I believe that resolving the difference in performance of the above code will help me understand the tantrums of my other codes as well.

Any help would be greatly appreciated! This code has really gotten me questioning if all the other MPI codes I wrote are sound at all.

Using the Fortran 90 interface to MPI reveals a mismatch in your call to MPI_RECV

      call MPI_RECV(prntMat(1:10, 1:10), 100, MPI_INTEGER, 1, 1, MPI_COMM_WORLD, stVal, ierr)
                                                                                            1
Error: There is no specific subroutine for the generic ‘mpi_recv’ at (1)

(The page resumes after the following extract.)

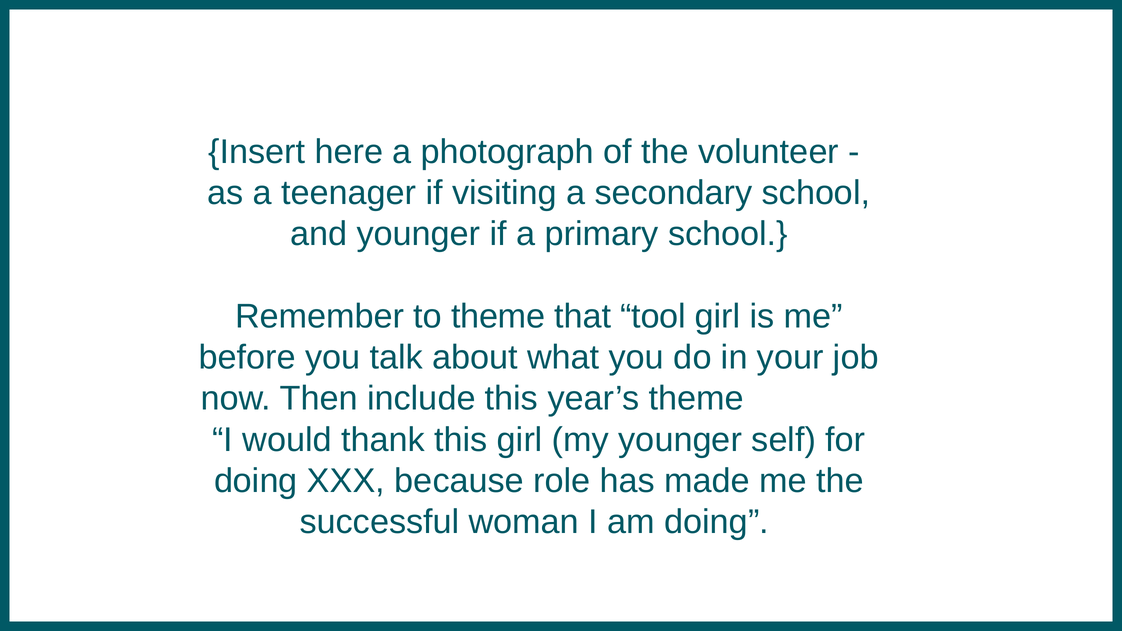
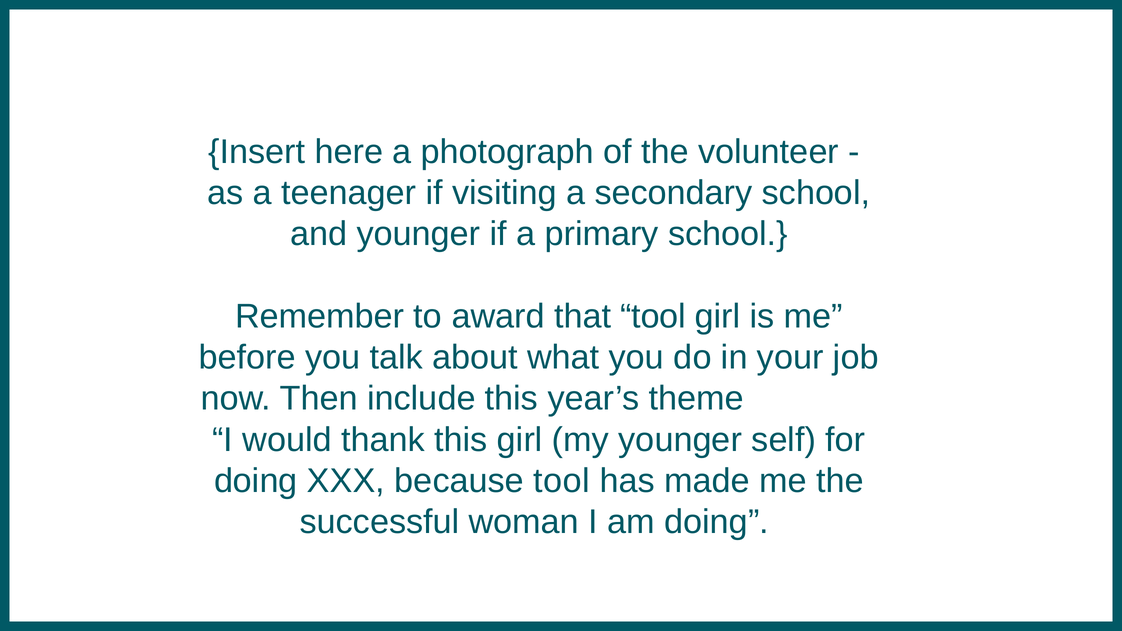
to theme: theme -> award
because role: role -> tool
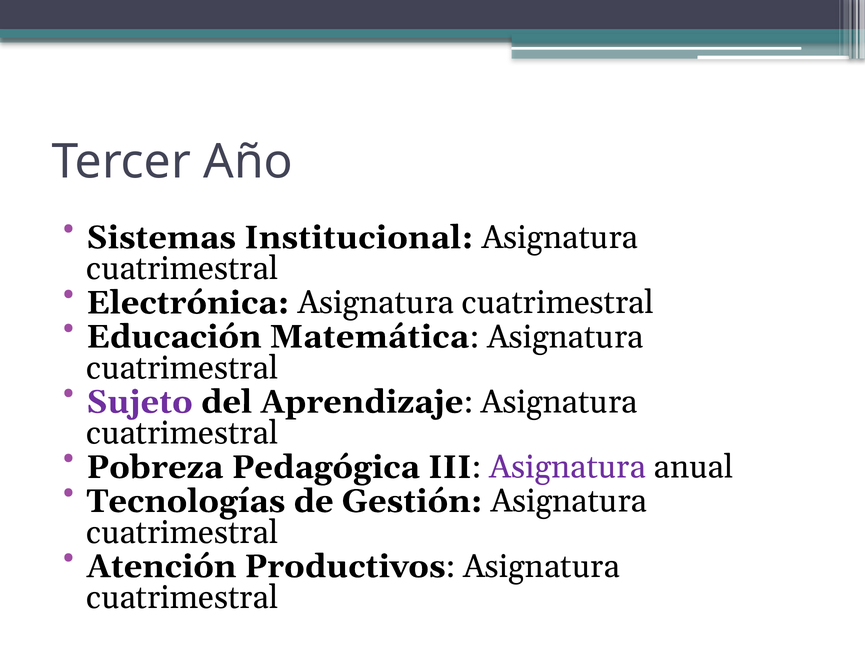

This is because the status variable stVal is an integer scalar, rather than an array of MPI_STATUS_SIZE. The F77 interface (include 'mpif.h') to MPI_RECV is:

INCLUDE ’mpif.h’
MPI_RECV(BUF, COUNT, DATATYPE, SOURCE, TAG, COMM, STATUS, IERROR)
<type>    BUF(*)
INTEGER    COUNT, DATATYPE, SOURCE, TAG, COMM
INTEGER    STATUS(MPI_STATUS_SIZE), IERROR

Changing

integer :: rank, ierr, stVal

integer :: rank, ierr, stVal(mpi_status_size)

produces a program that works as expected, tested with gfortran 5.1 and OpenMPI 1.8.5.

Using the F90 interface (use mpi vs include "mpif.h") lets the compiler detect the mismatched arguments at compile time rather than producing confusing runtime problems.